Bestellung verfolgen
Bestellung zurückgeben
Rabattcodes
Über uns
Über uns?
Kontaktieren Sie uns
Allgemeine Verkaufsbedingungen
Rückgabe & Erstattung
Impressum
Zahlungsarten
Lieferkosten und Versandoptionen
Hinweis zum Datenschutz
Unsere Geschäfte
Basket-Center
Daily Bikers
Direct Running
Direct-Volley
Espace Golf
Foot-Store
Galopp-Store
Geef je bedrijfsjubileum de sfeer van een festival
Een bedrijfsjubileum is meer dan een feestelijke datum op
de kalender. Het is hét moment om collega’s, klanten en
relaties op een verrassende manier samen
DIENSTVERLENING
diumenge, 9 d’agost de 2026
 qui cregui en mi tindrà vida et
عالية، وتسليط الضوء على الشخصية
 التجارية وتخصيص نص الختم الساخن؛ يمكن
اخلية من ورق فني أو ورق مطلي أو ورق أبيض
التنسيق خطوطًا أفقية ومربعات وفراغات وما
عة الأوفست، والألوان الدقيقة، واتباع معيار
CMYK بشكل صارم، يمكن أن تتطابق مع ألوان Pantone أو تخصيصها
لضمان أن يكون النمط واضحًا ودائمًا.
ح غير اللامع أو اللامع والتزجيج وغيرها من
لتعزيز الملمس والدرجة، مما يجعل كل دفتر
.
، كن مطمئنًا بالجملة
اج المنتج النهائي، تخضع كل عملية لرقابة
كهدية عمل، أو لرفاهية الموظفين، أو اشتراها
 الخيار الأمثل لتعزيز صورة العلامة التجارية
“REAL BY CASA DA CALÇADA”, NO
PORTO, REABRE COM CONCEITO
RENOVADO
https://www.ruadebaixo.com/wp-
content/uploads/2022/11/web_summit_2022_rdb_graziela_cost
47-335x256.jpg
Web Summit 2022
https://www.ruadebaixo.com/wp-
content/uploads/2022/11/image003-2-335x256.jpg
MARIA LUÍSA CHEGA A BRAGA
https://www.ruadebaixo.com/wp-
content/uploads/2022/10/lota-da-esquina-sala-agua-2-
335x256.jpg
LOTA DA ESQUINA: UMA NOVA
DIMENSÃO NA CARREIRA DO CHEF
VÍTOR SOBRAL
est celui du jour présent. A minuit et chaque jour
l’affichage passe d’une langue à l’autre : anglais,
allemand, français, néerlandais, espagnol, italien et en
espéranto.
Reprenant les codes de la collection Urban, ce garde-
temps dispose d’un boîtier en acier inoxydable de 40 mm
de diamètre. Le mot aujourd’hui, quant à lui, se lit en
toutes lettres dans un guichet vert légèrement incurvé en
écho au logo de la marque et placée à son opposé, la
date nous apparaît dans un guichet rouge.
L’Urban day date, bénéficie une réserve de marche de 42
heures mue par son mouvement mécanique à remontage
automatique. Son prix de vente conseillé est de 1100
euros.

(YOUR OBJECTIVE) What you retype should run from the first line of the entries above through the line containing "ح غير اللامع أو اللامع والتزجيج وغيرها من", exactly and in full.

(EXPECTED ANSWER)
Bestellung verfolgen
Bestellung zurückgeben
Rabattcodes
Über uns
Über uns?
Kontaktieren Sie uns
Allgemeine Verkaufsbedingungen
Rückgabe & Erstattung
Impressum
Zahlungsarten
Lieferkosten und Versandoptionen
Hinweis zum Datenschutz
Unsere Geschäfte
Basket-Center
Daily Bikers
Direct Running
Direct-Volley
Espace Golf
Foot-Store
Galopp-Store
Geef je bedrijfsjubileum de sfeer van een festival
Een bedrijfsjubileum is meer dan een feestelijke datum op
de kalender. Het is hét moment om collega’s, klanten en
relaties op een verrassende manier samen
DIENSTVERLENING
diumenge, 9 d’agost de 2026
 qui cregui en mi tindrà vida et
عالية، وتسليط الضوء على الشخصية
 التجارية وتخصيص نص الختم الساخن؛ يمكن
اخلية من ورق فني أو ورق مطلي أو ورق أبيض
التنسيق خطوطًا أفقية ومربعات وفراغات وما
عة الأوفست، والألوان الدقيقة، واتباع معيار
CMYK بشكل صارم، يمكن أن تتطابق مع ألوان Pantone أو تخصيصها
لضمان أن يكون النمط واضحًا ودائمًا.
ح غير اللامع أو اللامع والتزجيج وغيرها من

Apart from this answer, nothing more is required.